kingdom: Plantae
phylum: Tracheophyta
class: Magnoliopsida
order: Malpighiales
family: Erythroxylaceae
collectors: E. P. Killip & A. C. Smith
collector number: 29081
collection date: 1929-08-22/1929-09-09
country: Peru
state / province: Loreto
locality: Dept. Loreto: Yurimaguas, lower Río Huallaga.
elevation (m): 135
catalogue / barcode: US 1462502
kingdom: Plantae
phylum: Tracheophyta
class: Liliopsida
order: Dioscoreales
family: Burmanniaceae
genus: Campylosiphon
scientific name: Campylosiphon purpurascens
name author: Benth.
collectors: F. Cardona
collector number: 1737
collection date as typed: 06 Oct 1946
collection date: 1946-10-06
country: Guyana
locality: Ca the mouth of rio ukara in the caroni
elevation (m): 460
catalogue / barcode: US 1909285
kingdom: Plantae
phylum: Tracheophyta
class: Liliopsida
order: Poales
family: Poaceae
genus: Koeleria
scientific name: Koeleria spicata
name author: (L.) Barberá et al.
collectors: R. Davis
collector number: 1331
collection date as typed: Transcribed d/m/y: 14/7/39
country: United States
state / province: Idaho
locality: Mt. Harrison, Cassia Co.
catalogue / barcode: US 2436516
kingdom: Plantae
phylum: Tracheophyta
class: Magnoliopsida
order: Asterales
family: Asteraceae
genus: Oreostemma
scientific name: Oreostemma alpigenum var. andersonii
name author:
##############################
**Problem description**: Reproduce the records word for word, beginning with their first line and ending after the line that contains "country: United States".

**Result of the exercise**:
kingdom: Plantae
phylum: Tracheophyta
class: Magnoliopsida
order: Malpighiales
family: Erythroxylaceae
collectors: E. P. Killip & A. C. Smith
collector number: 29081
collection date: 1929-08-22/1929-09-09
country: Peru
state / province: Loreto
locality: Dept. Loreto: Yurimaguas, lower Río Huallaga.
elevation (m): 135
catalogue / barcode: US 1462502
kingdom: Plantae
phylum: Tracheophyta
class: Liliopsida
order: Dioscoreales
family: Burmanniaceae
genus: Campylosiphon
scientific name: Campylosiphon purpurascens
name author: Benth.
collectors: F. Cardona
collector number: 1737
collection date as typed: 06 Oct 1946
collection date: 1946-10-06
country: Guyana
locality: Ca the mouth of rio ukara in the caroni
elevation (m): 460
catalogue / barcode: US 1909285
kingdom: Plantae
phylum: Tracheophyta
class: Liliopsida
order: Poales
family: Poaceae
genus: Koeleria
scientific name: Koeleria spicata
name author: (L.) Barberá et al.
collectors: R. Davis
collector number: 1331
collection date as typed: Transcribed d/m/y: 14/7/39
country: United States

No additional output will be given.